* Aim: Rewrite the passage about George, beginning at "They keep women" and stopping after "England with him.", and update every "Sydney" in it to "Melbourne".

They keep women in their place in Sydney. None of this bloody taking them out to the pub with you like they do over here. There aren’t any pubs where bloody women can go.’ And that
suited George down to the ground.
    ‘Mind you,’ he said, ‘the pubs are only open till six o’clock in the evening so you all knock off work at five and you make a bee-line for the pub. You swill all you can,
and then you stagger home or if you can’t get home you stagger to the gutter and you lie down there.’ George thought it was a marvellous life.
    Then he told us that while he was in Sydney he married a widow about ten years older than he was and that her late husband had left her a lot of money. And I’m not even guessing when I say
that he married her for her money. Then he persuaded her to come back to England with him.
    Now he hadn’t got a picture of this wife of his – we never did know her name. In fact he said very little about her. He used to go off at great length about the other women he could
have married out in Australia; when he did speak about her he never had a kind word to say for her except that the only good thing she ever did in the world was to leave it.
    He’d say, ‘She was such a cold-hearted old bitch. She used to dole out her favours as though they were diamonds.’ And he’d add, ‘She was no bloody good in bed
anyway and before she’d let me in with her I always had to wash and shave and clean my teeth. And what the hell’s that got to do with * * * * * * *.’ I use asterisks to denote my
meaning because people make such a fuss about that word as though it was a new sort of vice, but the word and the deed were in use when I was young, I can assure you. In fact I never heard it
called anything else.

* Data rows:

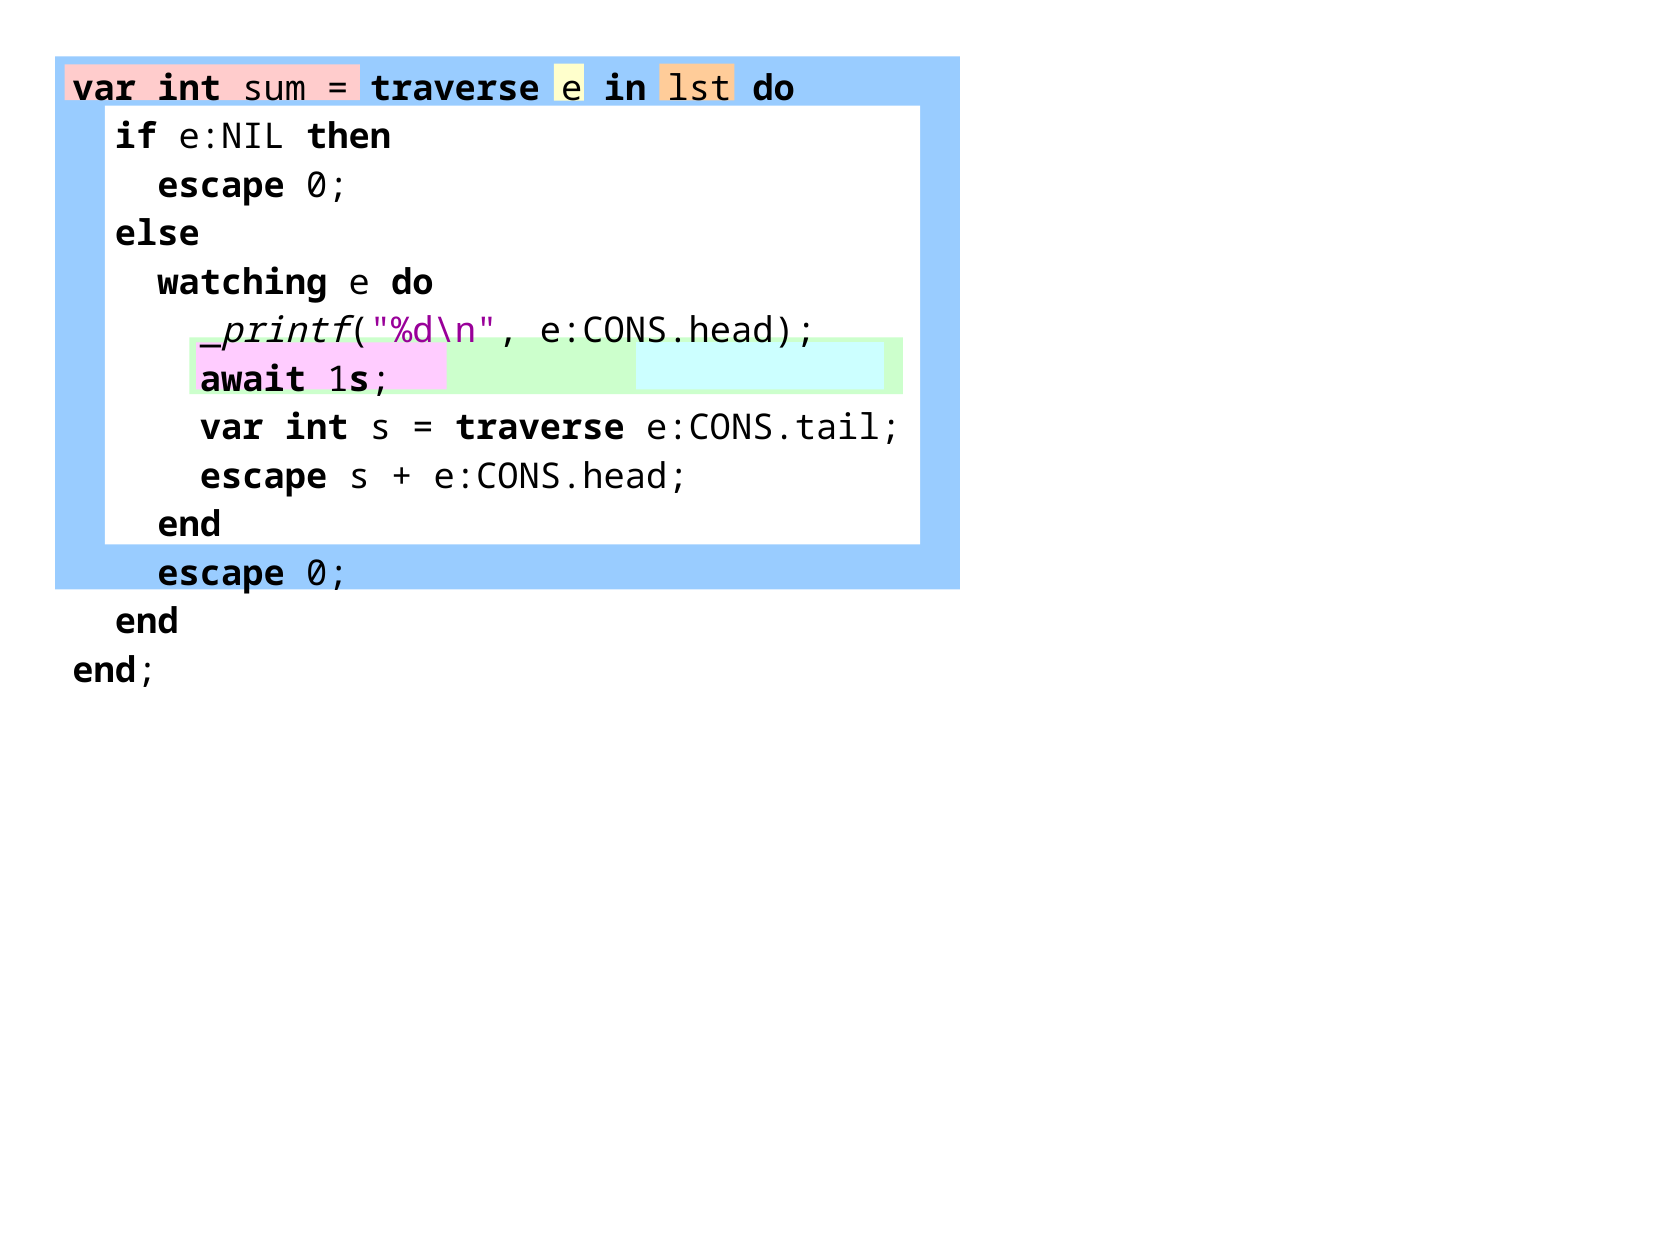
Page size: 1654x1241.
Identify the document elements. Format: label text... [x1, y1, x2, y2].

text_box var int sum = traverse e in lst do if e:NIL then escape 0; else watching e do _printf("%d\n", e:CONS.head); await 1s; var int s = traverse e:CONS.tail; escape s + e:CONS.head; end escape 0; end end; [15, 55, 991, 634]
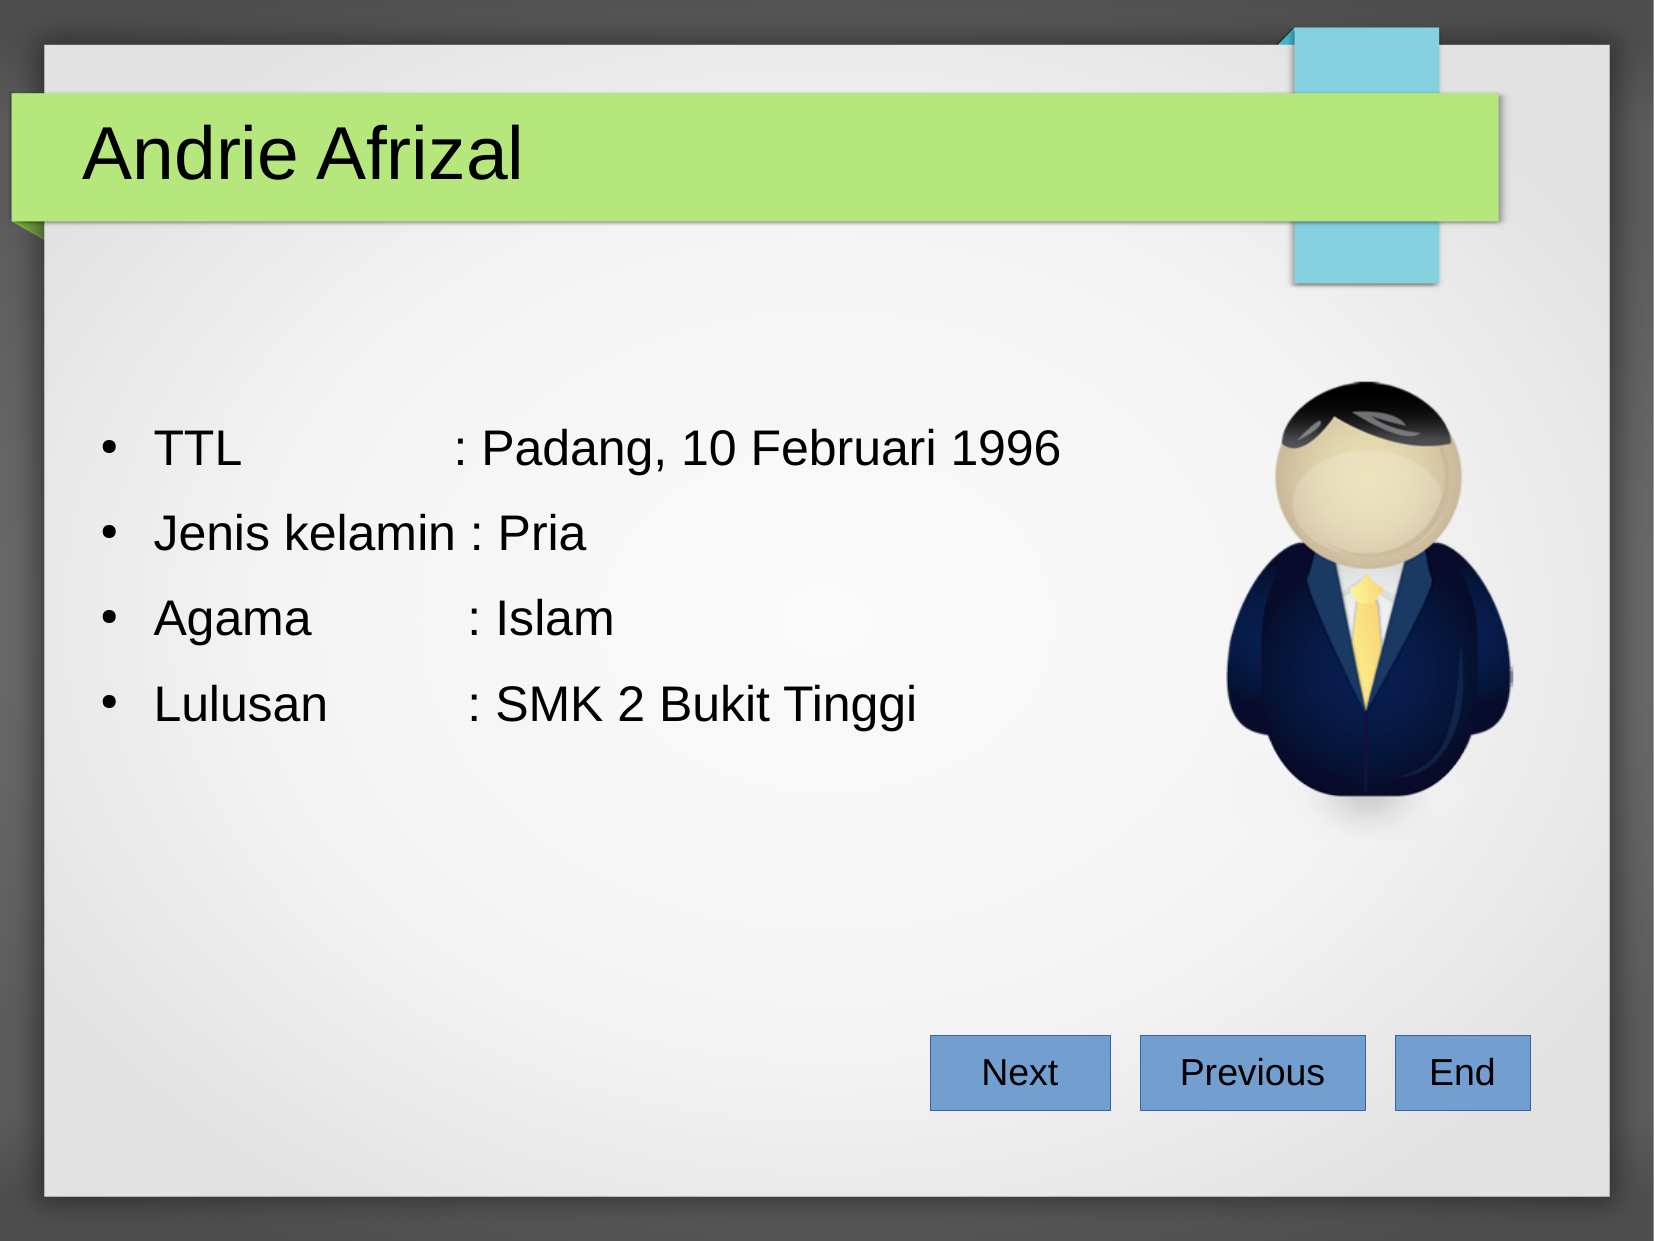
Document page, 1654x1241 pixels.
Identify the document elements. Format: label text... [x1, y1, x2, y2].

text_box Next [930, 1035, 1111, 1111]
picture [0, 0, 1654, 1241]
title Andrie Afrizal [82, 94, 1264, 213]
text_box End [1395, 1035, 1531, 1111]
list TTL : Padang, 10 Februari 1996 Jenis kelamin : Pria Agama : Islam Lulusan : SMK 2 Bukit Tinggi [82, 420, 1141, 1096]
text_box Previous [1140, 1035, 1366, 1111]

* Correct result:
They keep women in their place in Melbourne. None of this bloody taking them out to the pub with you like they do over here. There aren’t any pubs where bloody women can go.’ And that
suited George down to the ground.
    ‘Mind you,’ he said, ‘the pubs are only open till six o’clock in the evening so you all knock off work at five and you make a bee-line for the pub. You swill all you can,
and then you stagger home or if you can’t get home you stagger to the gutter and you lie down there.’ George thought it was a marvellous life.
    Then he told us that while he was in Melbourne he married a widow about ten years older than he was and that her late husband had left her a lot of money. And I’m not even guessing when I say
that he married her for her money. Then he persuaded her to come back to England with him.